Prove $$x+ y+ z= 3,\,x^{\,2}+ y^{\,2}+ z^{\,2}= 9\,\therefore\,y- x\leqq 2\sqrt{3}$$ I have a solution, and I'm looking forward to seeing a nicer one(s), thanks for your interests a lot ! We have $$(\,x+ y+ z\,)^{\,2}+ (\,-\,x+ y+ z\,)^{\,2}+ (\,x- y+ z\,)^{\,2}+ (\,x+ y- z\,)^{\,2}= 4(\,x^{\,2}+ y^{\,2}+ z^{\,2}\,)= 36$$ Or $$\left ( z+ (\,y- x\,) \right )^{\,2}+ \left ( z- (\,y- x\,) \right )^{\,2}+ (\,3- 2\,z\,)^{\,2}= 27$$ Or $$3\,z^{\,2}- 6\,z+ (\,y- x\,)^{\,2}= 9$$ Or $$(\,y- x\,)^{\,2}= -\,3(\,z- 1\,)^{\,2}+ 12\leqq 12\,\therefore\,y- x\leqq |\,y- x\,|\leqq 2\sqrt{3}$$ Q.E.D. The equality condition occurs when $z= 1\,\therefore\,x+ y= 2\,\therefore\,x= 1- \sqrt{3},\,y= 1+ \sqrt{3}$.
Say it (Added)
The @user10354138's solution is so amazing, I try writing the inequality into the homonogeous form, then find $t\!=\!constant$ such that $3(\!y- z\!)^{\!2}\leqq 2t(\!x+ y+ z\!)^{\!2}+ 2(\!1- t\!)(\!x^{\!2}+ y^{\!2}+ z^{\!2}\!)$. That will lead to: $${\rm discriminant}= 0\,\therefore\,t= -\,2,\,-\,\frac{1}{2},\,1$$ The coefficients of $y^{2}$ and $z^{2}$ both are negative there, I can't make the form like the solution as follow !

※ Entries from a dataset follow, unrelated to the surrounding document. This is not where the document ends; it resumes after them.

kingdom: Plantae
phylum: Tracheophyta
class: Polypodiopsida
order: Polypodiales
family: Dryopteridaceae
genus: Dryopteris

Since $\frac1{\sqrt3}(1,1,1), \frac1{\sqrt2}(-1,1,0), \frac1{\sqrt6}(1,1,-2)$ forms an orthonormal basis of $\mathbb{R}^3$ with respect to the usual inner product, we have $$ x^2+y^2+z^2=\frac13(x+y+z)^2+\frac12(y-x)^2+\frac16(x+y-2z)^2 $$ So $$ \frac12(y-x)^2\leq (x^2+y^2+z^2)-\frac13(x+y+z)^2=9-3=6 $$ and hence $y-x\leq 2\sqrt3$.